What’s a party without the Cha Cha Slide?

For anyone that has been to a party with a DJ probably has danced and sung along to the Cha Cha Slide, a group dance that tells the dancers what moves to make next.  The directorial number, first recorded by DJ Casper, is one of the most popular group dance songs of the last decade.  But what makes this simple straight forward group dance mix such an addictive success?

The answer is simple, literally.  The Cha Cha Slide’s success comes with its simplicity.  The fact that every person at a party whether it be a 8-year-old girl to her 85-year-old grandfather can follow along to the lyrics of the Cha Cha Slide and dance along.  What the Cha Cha slide has done for the world of dance parties, proms, sweet sixteens and anniversary parties has changed the way our culture reacts to group dances in general and what it has done for the environment at any dance party.

Many people have heard of the international hit the Macarena, which became a hit throughout the early 90s.  Likewise, for those that have dance along to the latin group dance have also taken part in dancing to numbers like the Electric Slide, and the famous Chicken Dance.  For the Cha Cha slide a much wider audience is captured here, seeing as it appeals to dancers of all ages. 

What sets apart the appeal of group dance numbers at parties such as the Cha Cha Slide or the Cotton Eye Joe is it’s ability to bring everyone at the party to the dance floor.  Everyone has a different style of dance, like a language and tone all their own.  As for dance, there are only so many that can hold a beat, or swing their hips to the music just the right way to be considered socially acceptable.  However, the Cha Cha Slide takes the pressure of having the most interesting or even just the most acceptable dance moves for you by telling dancers what to do next.  The Cha Cha Slide takes the simplest of dance moves such as sliding to the left, the right or doing a criss cross.  Any dancer doesn’t have to think about what to do next because they know that they will be told.  

On a grander scale the playing of the Cha Cha Slide, or any group dance song for that matter has the ability to bring everyone together at a social gathering.  Instantly any current inhibitions, awkward dance moves, or age barrier at a party are removed and allow people to come together and simply have some fun.

While there are a number of different songs and genres also comes those that bring everyone together.  If anyone is to study the different styles of taste in music has to also study those songs that bring people all together.  In a party setting the ability for these songs to bring together an entire room demonstrates the importance of people feeling comfortable and as though belong.  The Cha Cha Slide has an never ending connection to the memories surrounding those birthday parties, sweet sixteens, weddings, anniversary parties and proms where people danced together to those lyrics.  Those lyrics of “how low can you go” and “cha cha real slow now” relate to a time and place as well as a general memory of dancing and having fun with those around you.
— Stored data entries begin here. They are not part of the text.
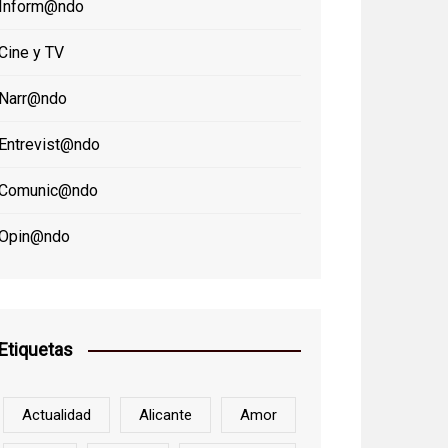
Inform@ndo
Cine y TV
Narr@ndo
Entrevist@ndo
Comunic@ndo
Opin@ndo
Etiquetas
Actualidad
Alicante
Amor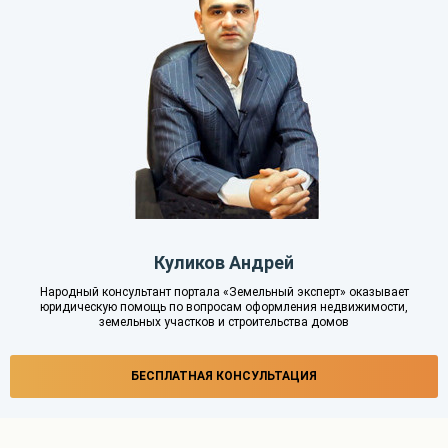
Куликов Андрей
Народный консультант портала «Земельный эксперт» оказывает
юридическую помощь по вопросам оформления недвижимости,
земельных участков и строительства домов
БЕСПЛАТНАЯ КОНСУЛЬТАЦИЯ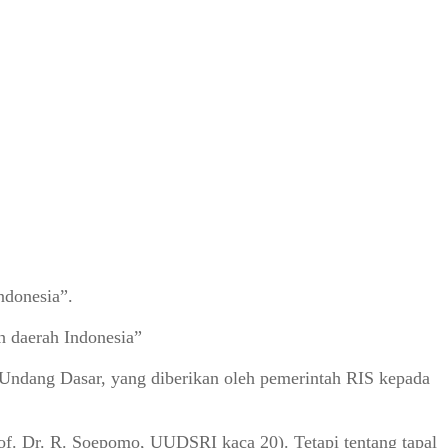
ndonesia”.
uh daerah Indonesia”
g-Undang Dasar, yang diberikan oleh pemerintah RIS kepada
of. Dr. R. Soepomo, UUDSRI kaca 20). Tetapi tentang tapal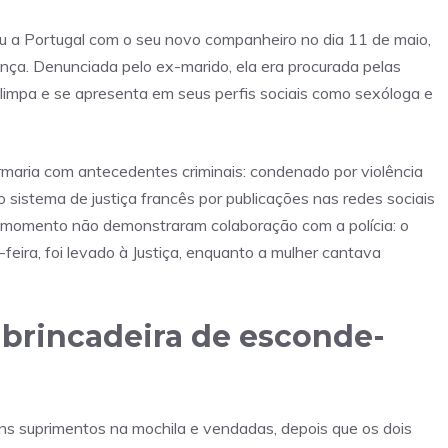
ou a Portugal com o seu novo companheiro no dia 11 de maio,
ança. Denunciada pelo ex-marido, ela era procurada pelas
l limpa e se apresenta em seus perfis sociais como sexóloga e
armaria com antecedentes criminais: condenado por violência
istema de justiça francês por publicações nas redes sociais
 o momento não demonstraram colaboração com a polícia: o
-feira, foi levado à Justiça, enquanto a mulher cantava
brincadeira de esconde-
ns suprimentos na mochila e vendadas, depois que os dois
Through these memories of dancing to the Cha Cha Slide comes the establishment of tradition in American culture.  The simplicity of a song such as the Cha Cha Slide can open a spiral of memories that span throughout a person’s childhood.  The Cha Cha Slide is establishing the significance of place that a person can return just like everyone else when they make their way to the dance floor upon hearing the first few words.  The Cha Cha Slide has established a level of similarity, tradition, and has created many memories for music fans and dancers and non-dancers of all ages.


One thought on “What’s a party without the Cha Cha Slide?

  1. This post was enjoyable to read as myself and I’m sure many others can relate to it. Not being the dancer in the world, I agree that its simplicity and catchy beat makes it so everyone can be apart of it without feeling goofy or uncomfortable. I don’t know of a single person who dislikes the cha cha slide which separates it from other dances. As a result, I see it continuing as a tradition in American culture, because of its simple dance moves along with the fact how it is not overplayed and how even 20 years later, its still as fresh and enjoyable as it was since its release.